D.C. File-Sharing Complaint Seeks Class-Action Status

By Linda Haugsted -- Multichannel News, 2/26/2008 2:18:00 PM

Comcast is the subject of another lawsuit, this time in Washington D.C., alleging the operator falsely advertises that consumers will get “unfettered access” to all Internet content.

The potential class-action suit, filed in Superior Court for the District of Columbia, was filed for Dr. Sanford Sidner on behalf of himself and other Comcast's D.C. Internet subscribers. 

The legal action is similar to one filed last November in Alameda County, Calif, Superior Court by a San Francisco Bay Comcast subscriber, Jon Hart.
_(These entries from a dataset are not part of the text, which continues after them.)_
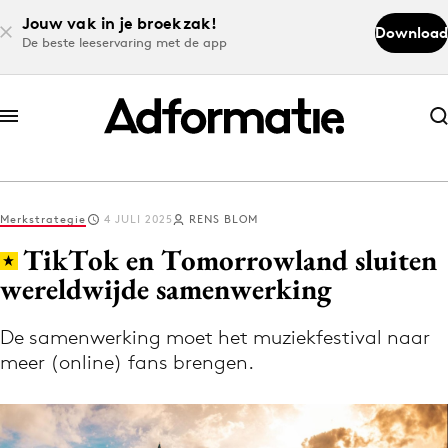
Jouw vak in je broekzak!
Download
De beste leeservaring met de app
Abonneer nu
Abonneer nu
Merkstrategie
4 JULI 2025
RENS BLOM
Log in
TikTok en Tomorrowland sluiten
wereldwijde samenwerking
Download de app
Volg het laatste nieuws via de Adformatie
De samenwerking moet het muziekfestival naar
meer (online) fans brengen.
Nieuws app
That suit also seeks class-action status. 

Sidner, according to his attorneys, Gilbert Randolph LLP, claims that his service frequently stops or slows to a crawl when he uses file-sharing applications.

“I've been a Comcast customer for several years, and I feel betrayed,” said Sidner, in a prepared statement.
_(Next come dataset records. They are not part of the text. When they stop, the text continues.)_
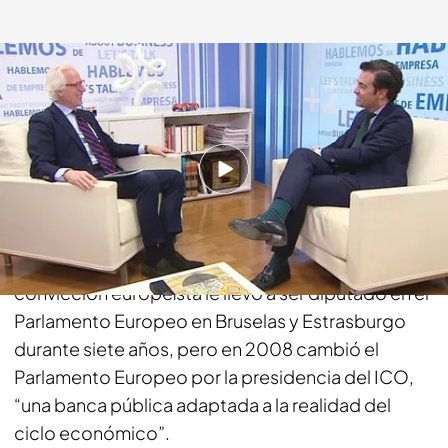
cuatro.com
15 NOV 2017 - 06:00h.
Compartir
Licenciado en económicas, Pablo Zalba acabó
dedicándose a la política “por casualidad” . Su
convicción europeísta le llevó a ser diputado en el
Parlamento Europeo en Bruselas y Estrasburgo
durante siete años, pero en 2008 cambió el
Parlamento Europeo por la presidencia del ICO,
“una banca pública adaptada a la realidad del
ciclo económico”.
Charlie Douglas, director of corporate communications for Comcast, confirmed the company had been served with the suit and offered this statement: “To be clear, Comcast does not, has not, and will not block any Web sites or online applications, including peer-to-peer services, and no one has demonstrated otherwise. Our customers use the Internet for downloading and uploading files, watching movies and videos, streaming music, sharing digital photos, accessing numerous peer-to-peer sites, VOIP applications like Vonage, and thousands of other applications online.”
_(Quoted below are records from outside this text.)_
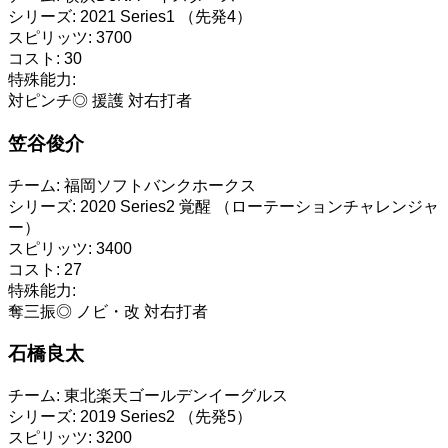
シリーズ:
2021 Series1 （先発4）
スピリッツ:
3700
コスト:
30
特殊能力:
対ピンチ◎
援護
対右打者
笠谷俊介
チーム:
福岡ソフトバンクホークス
シリーズ:
2020 Series2 覚醒 （ローテーションチャレンジャ
ー）
スピリッツ:
3400
コスト:
27
特殊能力:
奪三振◎
ノビ・改
対右打者
石橋良太
チーム:
東北楽天ゴールデンイーグルス
シリーズ:
2019 Series2 （先発5）
スピリッツ:
3200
Comcast has been under attack from consumers and the Federal Communications Commission for allegedly blocking peer-to-peer transmissions. Comcast executives have stated in public testimony that the company delays some traffic at peak usage times to avoid performance degradation for all users due to a minority of “abusers.” The company, though, denies blocking content.

According to the D.C. complaint, filed Feb. 19, Comcast “surreptitiously impersonates the computers of users attempting to share files and sends forged reset packets that instruct the transmitting computers to stop sending data.” This denies full access to the Internet for those using peer-to-peer applications, the suit alleges.